# Preventing front wheel from swinging about on bike rack



## |3iker (Jan 12, 2010)

Hello,
For those who uses a rear rack to carry their bikes on their cars, I am wondering what method do you employ to prevent the front wheel from swivelling about? Bungee cord? what?


----------



## biknben (Jan 28, 2004)

Bungee cord. :thumbsup:

I leave it on the rack when not in use.


----------



## Wheelman55 (Jul 10, 2009)

Bungee cord or toe strap...or invest in a Yakima Holdup or similar.


----------



## ragweed (Jan 2, 2009)

I use the excess strap length from the rack itself to wrap around the front wheel. Also use the straps to hold the frame more securely to the rack. (For reference I'm using a Saris rack.)


----------



## LegendRider (Apr 6, 2010)

I do the same as ragweed. Use the straps to tie up the bike. Loop one around the fork and back, one on the bar, chainstay, and the last at the top of the seatstay. Also helps to keep them from flapping around and scratching the clearcoat on my car.


----------



## Tommy Walker (Aug 14, 2009)

My carrier has plenty of straps, so I usually tie an elaborate weave so the wheel will stay in place and not put pressure on the spokes


----------



## frdfandc (Nov 27, 2007)

Thule racks have an additional strap attached to the rack just for this purpose.

Use a bungee cord.


----------



## jarider (Nov 3, 2009)

i use an old tube and tie the front wheel to the lead pedal


----------



## speedyg55 (Jun 11, 2009)

My front wheel doesn't hit anything when it swivels, and it doesn't seem to move around too much when driving for whatever reason, so I just leave it alone.


----------



## fatbastcaad3 (Jan 6, 2010)

since I lock my bike and rack to the car, the cable through the front wheel keeps it from flopping around. 2003 honda civic with saris bones.


----------



## BergMann (Mar 14, 2004)

I've got a bunch of 12" nylon webbing straps I use to strap the front wheel to the frame when the bike is in the workstand & I want the front wheel to stay put.
I'd use one of these if you don't have additional length to the nylon webbing on your rack.

I'm not a big fan of bungees for any application as they don't really lock things down, and I don't like those heavy steel-wire ends (coated or not) snapping back towards the paint on my car or gear if they slip.


----------



## |3iker (Jan 12, 2010)

Thanks! I'm not very imaginative, any pix would be great.


----------



## tconrady (May 1, 2007)

Velcro straps...can get a package of three for about 7 or 8 dollars at Lowe's, Home Depot, Wal-Mart or any hardware store. 

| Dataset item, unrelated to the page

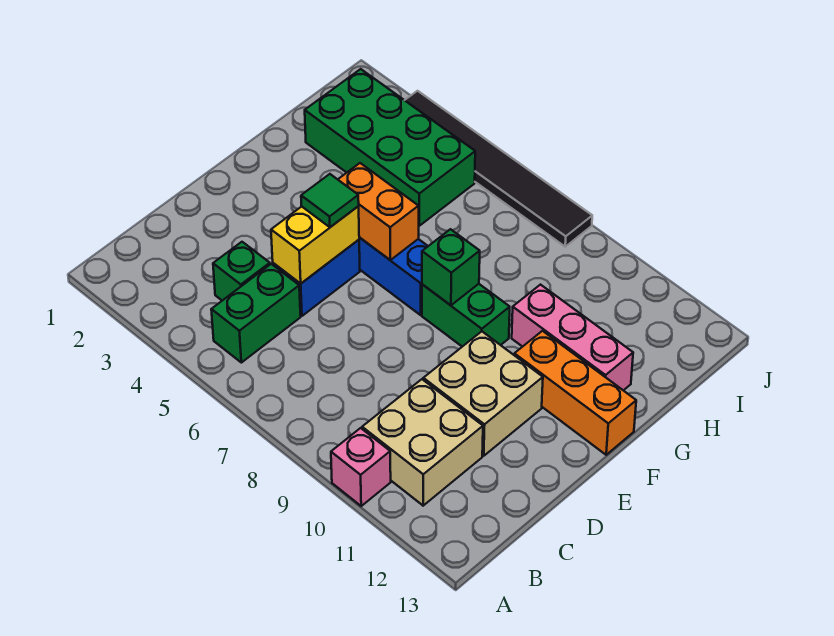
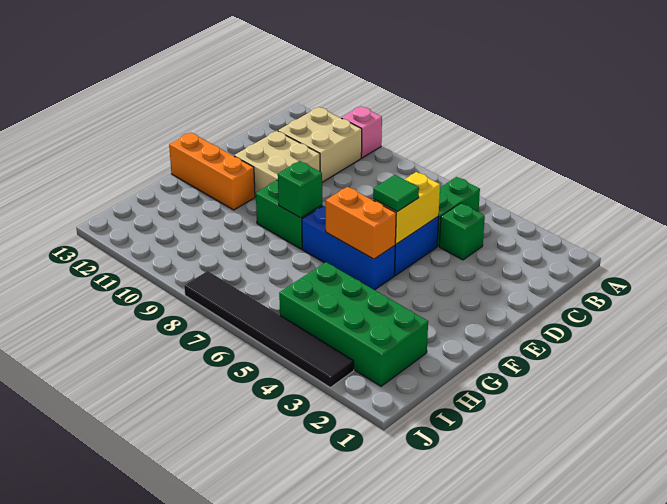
pink 1x3 brick [512,285,633,390] -> none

If I have to I'll use the rack straps but they never really get it secure. A couple of velcro straps keeps things in place.


----------



## MarshallH1987 (Jun 17, 2009)

i attach one hook of the bungee cord to the pedal towards the car, feed the cord through the front wheel and then bring the other hook to the bike rack away form the frame.


----------



## twinkles (Apr 23, 2007)

Just hypmotize it. It's not that difficult.


----------



## rward325 (Sep 22, 2008)

I use a Thule hitch mount rack the holds both wheels. Before that I used bungie cords to hold them still.


----------



## AlanE (Jan 22, 2002)

I use a big rubberband. Loop it around the valve stem, then around the down tube, and back to the valve stem.


----------



## tarwheel2 (Jul 7, 2005)

Bungee cord works for me.


----------



## Touch0Gray (May 29, 2003)

I use a nylon strap from front to rear wheel, then the front doesn't swing or spin and the rear doesn't spin...


----------



## calle_betis (Jun 30, 2006)




----------



## martinrjensen (Sep 23, 2007)

*huh?*

You're kidding right? Just tie a friggin line on it, any old way.


|3iker said:


> Thanks! I'm not very imaginative, any pix would be great.


----------



## |3iker (Jan 12, 2010)

^ Welcome to "2 Weeks too Late" gameshow! Tonight we have martinrjensen who just returned from Mars....


----------



## burgrat (Nov 18, 2005)

I use one of those ankle straps (to keep pant legs out of the chain, if you're riding with pants or jeans on). Most bike shops sell them. The one I use is reflective and has velcro. I put it through the spokes connecting the rim and downtube of the frame. Works well for me.


----------



## flasheswoman (May 27, 2010)

twinkles said:


> Just hypmotize it. It's not that difficult.


 teach me how to hypnotize them bro. lol. me is using bungee cord too


----------